By Performate
How to Read Load Test Reports and Turn Results into Action
Decode k6 summary metrics—latency, throughput, checks, thresholds—and translate patterns into engineering actions stakeholders understand.
The deck shows green p95 charts—but nobody wrote down target VUs, dropped iterations, or which route owned the tail. Leadership approves the release; production still hurts on /cart/checkout because the report answered “was latency high?” instead of “did we simulate peak checkout, and where did it fail?”
A useful report answers three questions: Did we simulate the traffic we intended? Did user-visible behavior stay acceptable? If not, what subsystem deserves the next hour of investigation? k6’s built-in summary aggregates HTTP metrics, checks, and thresholds (metrics, results output). In this guide you will learn how to read that summary in order, spot classic failure patterns, and export narratives stakeholders can act on without hype.

■ RECORDED INFORMATION:
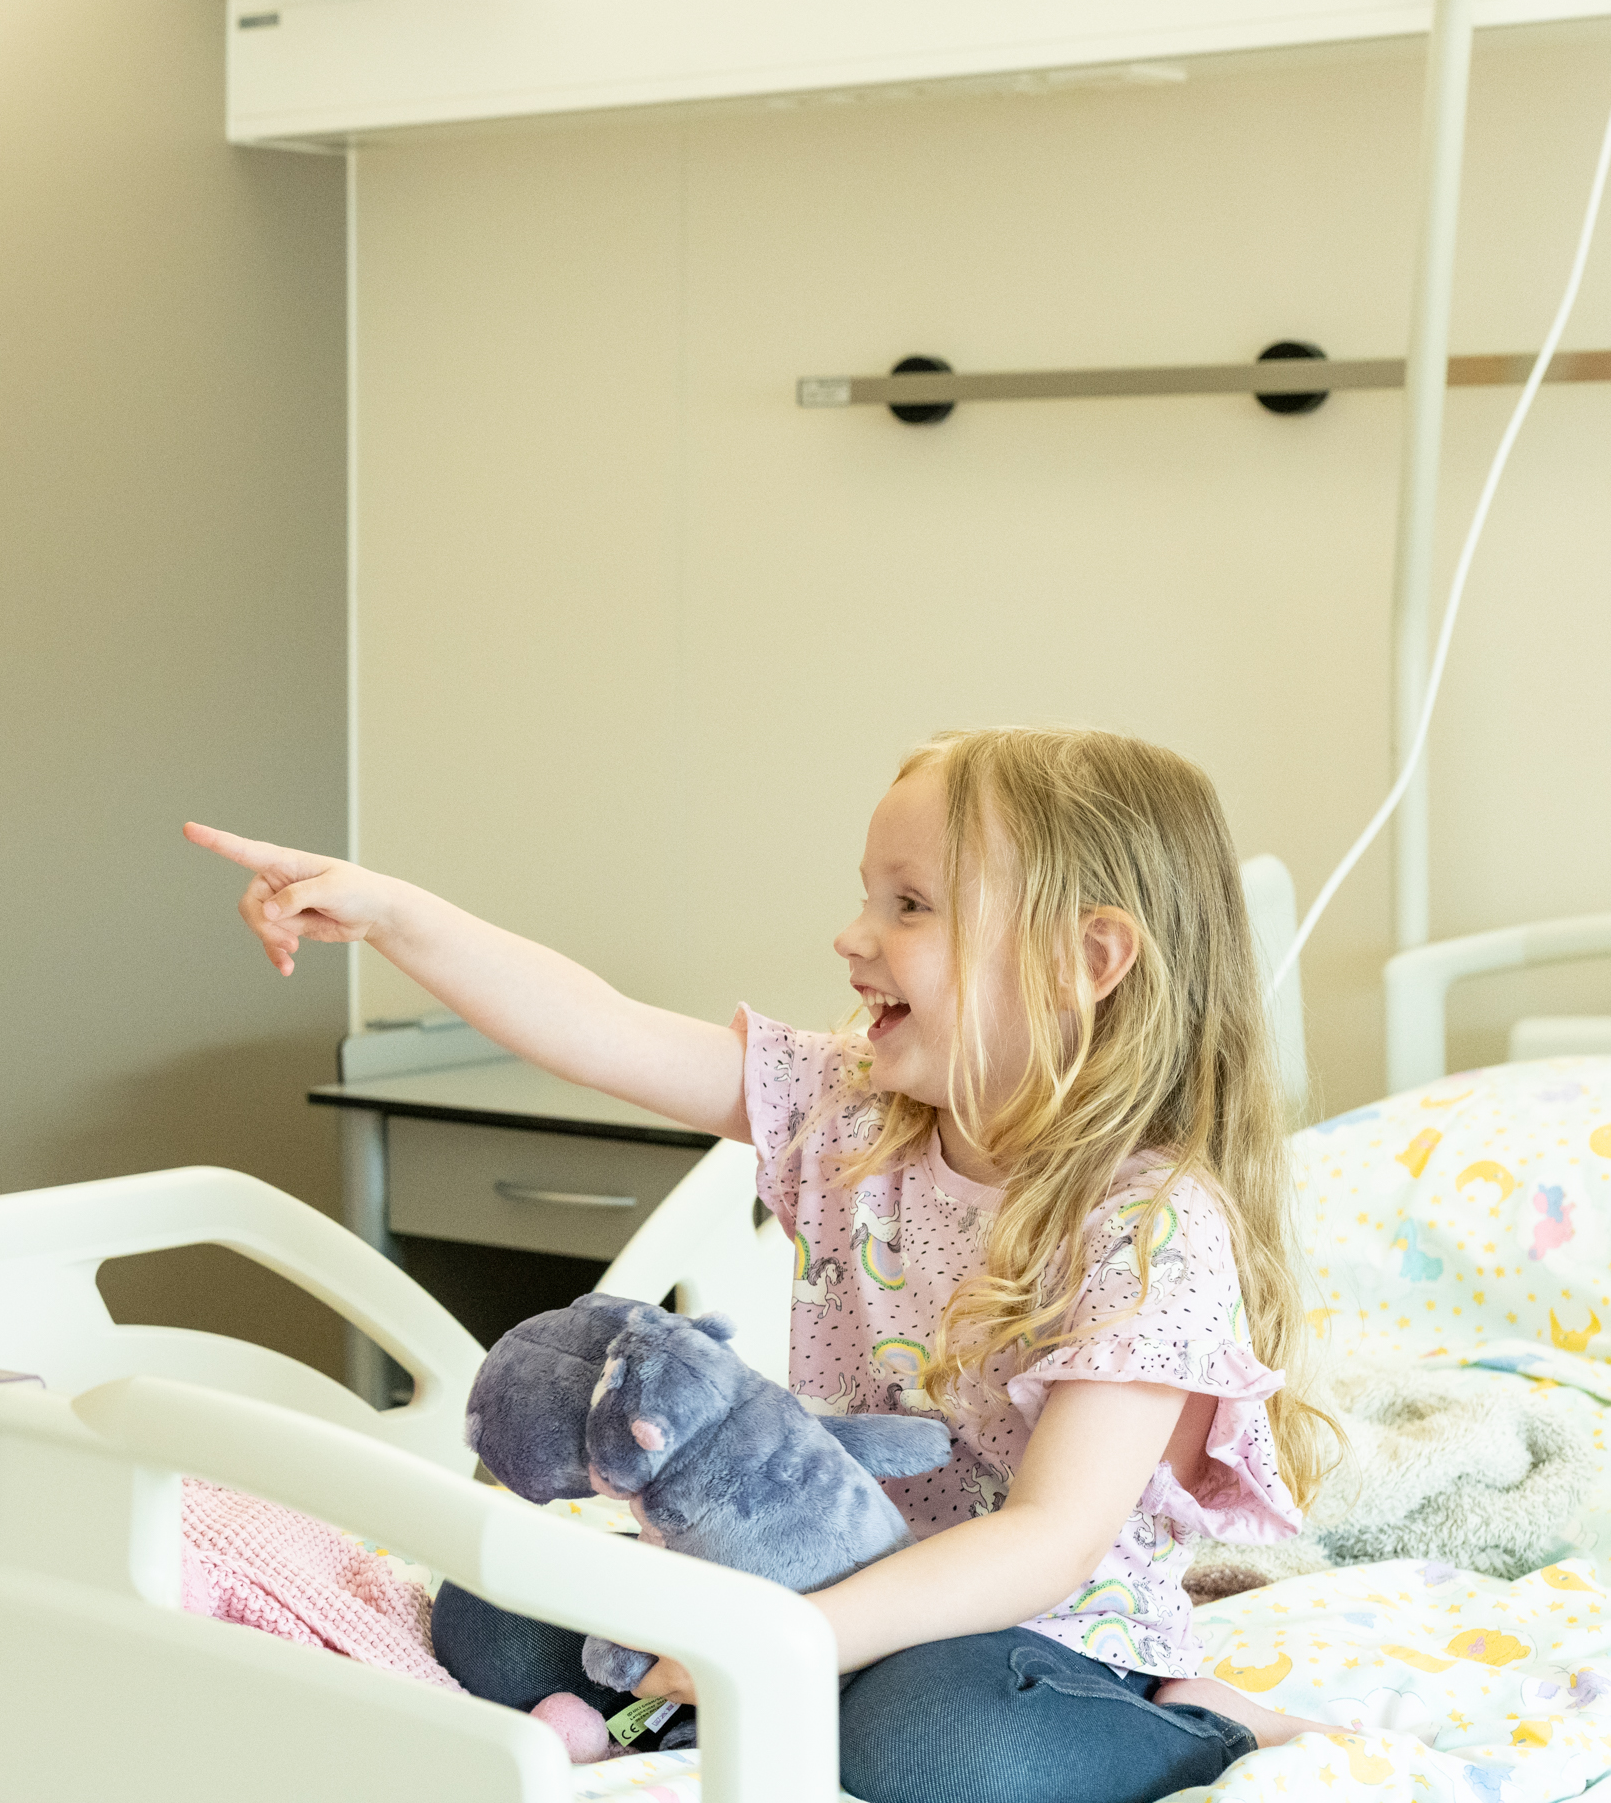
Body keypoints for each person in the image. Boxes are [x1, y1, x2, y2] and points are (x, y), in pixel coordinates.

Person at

■ EXERCISE: Carry on with the guide to reading k6 load test reports, picking up right after its final sentence.

■ RESPONSE TO THIS EXERCISE:
Warm up with p95 vs p99 latency and cross-check methodology against common load testing mistakes. When sizing is still fuzzy, pair this with how many virtual users.
Why report order matters more than another chart
Metrics interact. High http_req_failed distorts latency percentiles. Dropped iterations in arrival-rate mode mean you measured under-fed load, not “fast at peak.” Checks can pass while thresholds fail—valid but slow responses. Reading averages before scenario fidelity invites false confidence.
Think of the report as an incident timeline:
- Scenario fidelity — duration, executor, stages, achieved VUs/iterations.
- Failure rate —
http_req_failedand check failures by tag. - Latency shape —
p95/p99segmented by route or journey. - Throughput —
http_reqsvs latency climb (saturation signature).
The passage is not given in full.